Казалось, его ничто не интересовало. Он сидел, надувая щеки, и, наверное, хотел, чтобы вожатая увидела, как он на нее обиделся. И только однажды, когда Юша говорил про юных мастеров, мальчуган повернулся, прислушиваясь.
Нина обратилась просто к нему:
— А ты, Николай?
Сухопара схватил себя ладонями за щеки, глубоко вдохнул воздух — видно было, что он не ждал этого вопроса и растерялся. Но через мгновение с безразличием махнул рукой:
— А что я? Ничего!
— Как — ничего? — настаивала Нина. — Ты же знаешь, что «ничего» — это пустое место.
— Вот и будет пустое место со всего этого, — промолвил мальчик. — Наговорили много, а никто ничего не сделает.

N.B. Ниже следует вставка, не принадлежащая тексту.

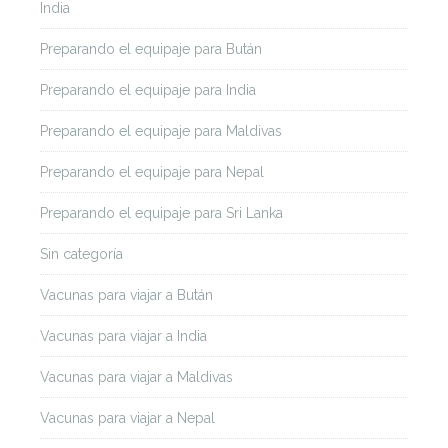
India
Preparando el equipaje para Bután
Preparando el equipaje para India
Preparando el equipaje para Maldivas
Preparando el equipaje para Nepal
Preparando el equipaje para Sri Lanka
Sin categoría
Vacunas para viajar a Bután
Vacunas para viajar a India
Vacunas para viajar a Maldivas
Vacunas para viajar a Nepal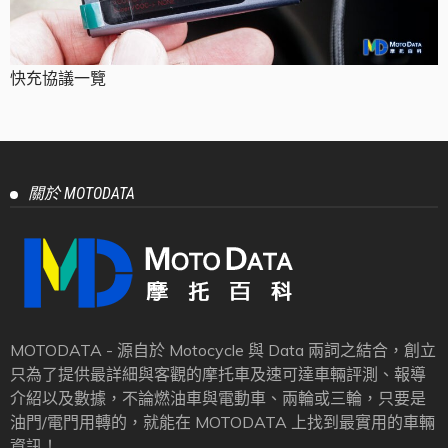
快充協議一覽
關於 MOTODATA
MOTODATA - 源自於 Motocycle 與 Data 兩詞之結合，創立
只為了提供最詳細與客觀的摩托車及速可達車輛評測、報導
介紹以及數據，不論燃油車與電動車、兩輪或三輪，只要是
油門/電門用轉的，就能在 MOTODATA 上找到最實用的車輛
資訊！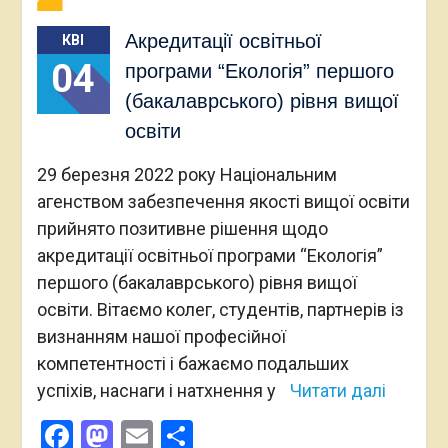
Акредитації освітньої
КВІ
04
програми “Екологія” першого
(бакалаврського) рівня вищої
освіти
29 березня 2022 року Національним
агенством забезпечення якості вищої освіти
прийнято позитивне рішення щодо
акредитації освітньої програми “Екологія”
першого (бакалаврського) рівня вищої
освіти. Вітаємо колег, студентів, партнерів із
визнанням нашої професійної
компетентності і бажаємо подальших
успіхів, наснаги і натхнення у
Читати далі
Facebook
Mastodon
Email
Поділитися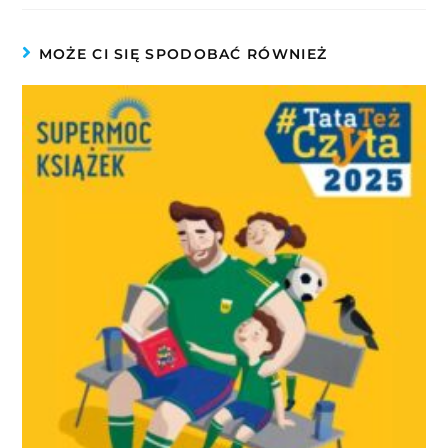
MOŻE CI SIĘ SPODOBAĆ RÓWNIEŻ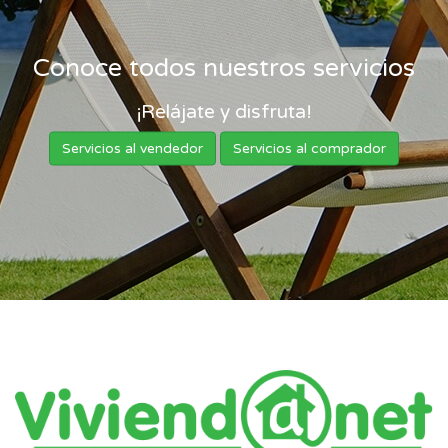
Conoce todos nuestros servicios
¡Relájate y disfruta!
Servicios al vendedor
Servicios al comprador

— А это от нас самих зависит, Николай, — сказала Нина. — Мы же для себя составляем план. А для тебя тоже есть очень интересная работа.
И обратилась к отряду:
— Давайте поручим Сухопаре сделать карту!
На миг воцарилась тишина, и пока ее никто не нарушил, Нина быстро говорила дальше:
— Карту больших гидростанций — на Волге, на Днепре… Это будет особая карта: нажмешь кнопку, и вдруг вспыхнет на ней свет — гидростанция! Одна, вторая, третья! И эту карту, которую сделает Сухопара, мы выставим в школьном вестибюле, чтобы все школьники, вся школа видела, как работает наш отряд!
Нина не договорила и замолкла, так как в ту минуту что-то произошло в классе. Что? Она не смогла ответить на это. Никто еще не промолвил и слова, молчал и Сухопара, такой себе колючий, ежистый мальчуган. Почему же, почему же Нине показалось, что он встал за партой, и на весь класс прозвучал его восторженный голос: «А у меня и лампочки есть маленькие! От фонарика! Подойдут?» Наверно, наверно у тебя найдутся такие лампочки, Николай, и ты, наверное, уже думаешь, где взять провод и с кем ты будешь делать карту, и ты уже, наверное, видишь ее готовой — замечательную карту, на которой вспыхивают яркие фонарики!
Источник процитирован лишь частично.